Stratified By Preferred Race

hawaii_race_est <- merge(
  svyby(~X_RFBMI5_2, ~X_PRACE1_2, svymean, design=dsurvey_2, na.rm=TRUE, vartype=c('ci')),
  svyby(~X_RFBMI5_2, ~X_PRACE1_2, svytotal, design=dsurvey_2, na.rm=TRUE),

colnames(hawaii_race_est) <- c("Group",
                               "Not Obese/Overweight (%)",
                               "Obese/Overweight (%)",
                               "Not Obese/Overweight (%) Lower CI (95%)",
                               "Obese/Overweight (%) Lower CI (95%)",
                               "Not Obese/Overweight (%) Upper CI (95%)",
                               "Obese/Overweight (%) Upper CI (95%)",
                               "Not Obese/Overweight (N)",
                               "Obese/Overweight (N)",
                               "Not Obese/Overweight (SE)",
                               "Obese/Overweight (SE)")

ggplot(data=hawaii_race_est, aes(x=reorder(Group, `Obese/Overweight (%)`), y=`Obese/Overweight (%)`, group=Group, fill=Group,
                                 ymax=`Obese/Overweight (%) Upper CI (95%)`, ymin=`Obese/Overweight (%) Lower CI (95%)`)) +
  geom_bar(stat="identity", position="dodge") +
  geom_errorbar(position=position_dodge(width=0.9), width=0.1) +
  scale_y_continuous(labels=percent) +
  geom_text(aes(y=0, label=comma(round(`Obese/Overweight (N)`, 0))), position=position_dodge(width=0.9), size=3, vjust=-1) +
  labs(title="Overweight or Obese, by Preferred Race",
       subtitle="State of Hawaii BRFSS 2015",
       y="Point Estimate (%)") +
  geom_hline(yintercept=hawaii_est$`%`[2], col="black", lty=2, size=1) +
  theme_minimal() +
  theme(axis.text.x = element_text(angle=90, hjust=1, vjust=0))

statewide estimates by preferred race

Although more than half of residents reported to be overweight or obese, Hawaii still has one of the lowest rates in the nation (0.57% vs. 64.6%).

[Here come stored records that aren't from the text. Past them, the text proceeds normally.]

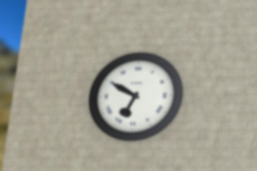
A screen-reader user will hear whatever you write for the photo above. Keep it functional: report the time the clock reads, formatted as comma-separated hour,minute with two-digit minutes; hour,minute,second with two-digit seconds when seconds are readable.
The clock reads 6,50
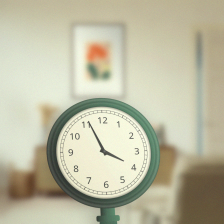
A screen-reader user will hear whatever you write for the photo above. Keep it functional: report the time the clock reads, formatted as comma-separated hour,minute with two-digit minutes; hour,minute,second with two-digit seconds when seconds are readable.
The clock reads 3,56
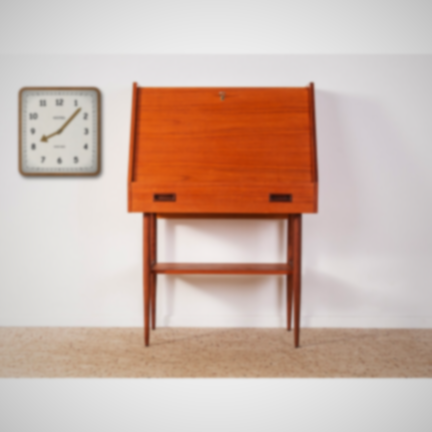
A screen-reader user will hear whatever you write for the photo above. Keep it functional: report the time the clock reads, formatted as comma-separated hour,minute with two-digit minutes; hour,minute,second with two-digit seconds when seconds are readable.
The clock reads 8,07
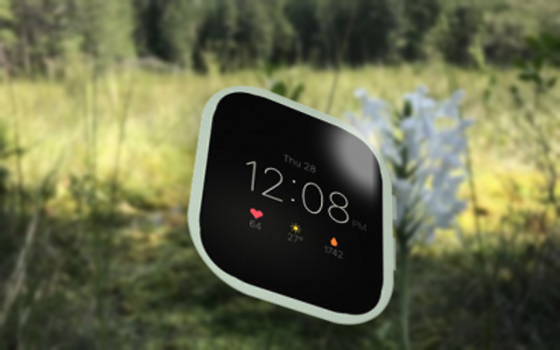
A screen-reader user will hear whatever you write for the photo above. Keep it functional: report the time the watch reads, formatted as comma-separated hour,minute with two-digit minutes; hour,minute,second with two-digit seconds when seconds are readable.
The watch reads 12,08
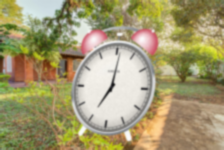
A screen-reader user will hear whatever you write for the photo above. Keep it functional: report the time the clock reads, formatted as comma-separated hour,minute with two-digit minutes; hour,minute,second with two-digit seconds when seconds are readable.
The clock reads 7,01
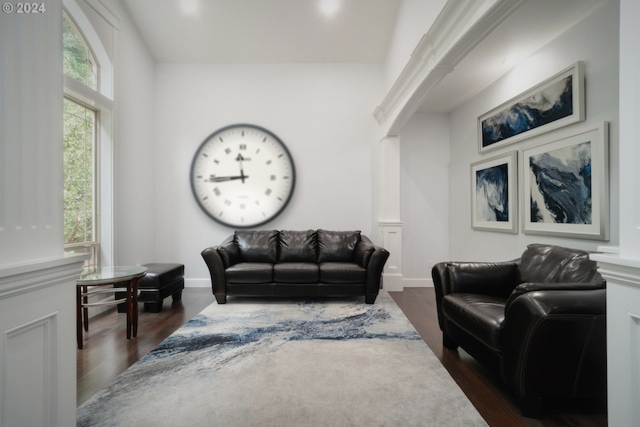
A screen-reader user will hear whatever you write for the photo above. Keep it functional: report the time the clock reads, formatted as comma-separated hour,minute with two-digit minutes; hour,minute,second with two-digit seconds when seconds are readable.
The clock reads 11,44
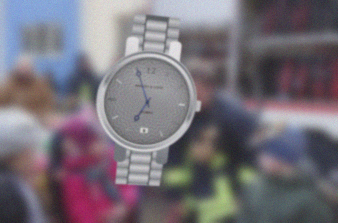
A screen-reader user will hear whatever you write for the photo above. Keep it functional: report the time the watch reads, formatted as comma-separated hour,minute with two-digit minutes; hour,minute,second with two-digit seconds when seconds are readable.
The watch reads 6,56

Yet when stratifying by preferred race, Hawaii actually has some of the highest prevalence rates for overweight and obesity risk factors in the nation. In 2015, Native Hawaiians and Other Pacific Islanders (NHOPI) overweight or obese risk was at 79.17% (95% confidence interval [CI]: 71.88-86.46%).


So why was this exercise important? The two charts tell a compelling story. If we were to accept only the first cut of the data, then policies and initiatives may overlook Hawaii. However, the second chart reveals that NHOPIs are at extreme risk for negative health outcomes.

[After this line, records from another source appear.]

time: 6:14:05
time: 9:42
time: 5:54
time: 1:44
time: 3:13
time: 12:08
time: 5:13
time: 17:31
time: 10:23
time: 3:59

Public health attempts to understand trends and/or driving factors that cause morbidity or mortality. These analyses then help to drive interventions and policies that may potentially make the greatest impact. Tools like R can assist with this process as it democratizes data and analysis so that different perspectives can be added to the overall discussion.